Yes, it serves as a great primer for people who may not grasp the basics, rather than throwing peer reviewed scientific papers at them straight off the bat.
I do, yes. I'm not sure you know the difference between a Law and a Theory as they relate to science though... a Law is one very specific small fact or formula that generally has to be 100% right without exception (though not always the case...). a Theory encompasses Laws, Evidence and Facts, and is consistently verified repeatedly against further evidence & facts and also provide useful & testable predictions that are also self-verifying.
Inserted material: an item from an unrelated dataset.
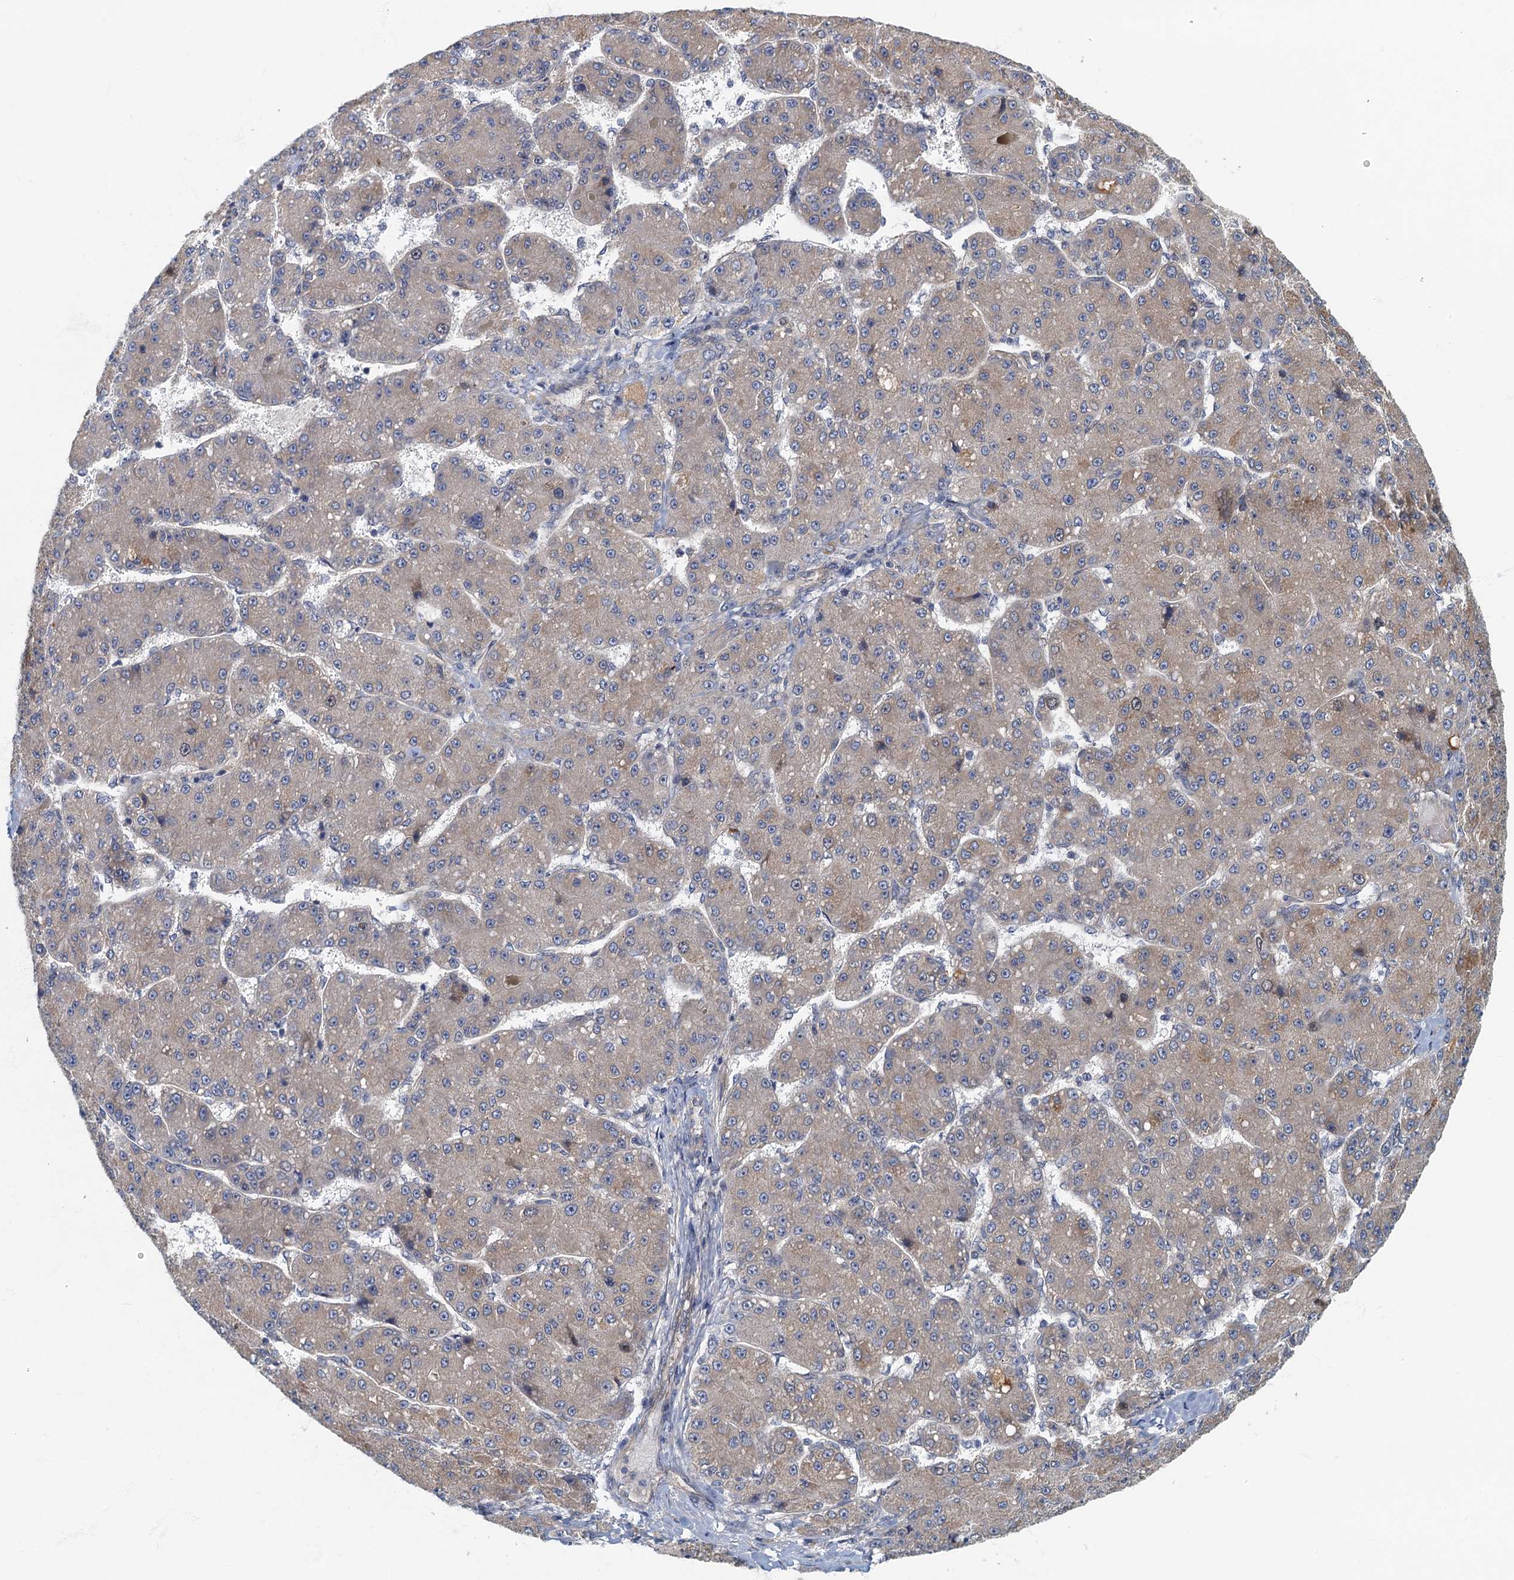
{"staining": {"intensity": "weak", "quantity": "<25%", "location": "cytoplasmic/membranous"}, "tissue": "liver cancer", "cell_type": "Tumor cells", "image_type": "cancer", "snomed": [{"axis": "morphology", "description": "Carcinoma, Hepatocellular, NOS"}, {"axis": "topography", "description": "Liver"}], "caption": "An image of liver cancer stained for a protein shows no brown staining in tumor cells.", "gene": "CKAP2L", "patient": {"sex": "male", "age": 67}}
A Theory can be adjusted to new facts or evidence to make it more accurate and/or useful in it's predictive capability (see Newton's Law of Gravity and Einstein's General Theory of Relativity for example)
Pasteur did
not demonstrate, nor could he have, that it’s
impossible for life to emerge from non-life in any circumstances. He simply established that it does not happen in everyday life, and that the life all around us is far more connected than people once thought. If genetics had been further along at the time he could have known this for certain, because all known life is genetically related and therefore descended from a single organism, a common ancestor. -
http://asktheatheist.com/?tag=law-of-biogenesis
We have already found organic compounds in space - given how big the universe is, it'd be premature to say that abiogenesis can't happen - or hasn't happened elsewhere already... Life didn't "suddenly become this complex creature capable of reproduction", it took billions of years to get to that point.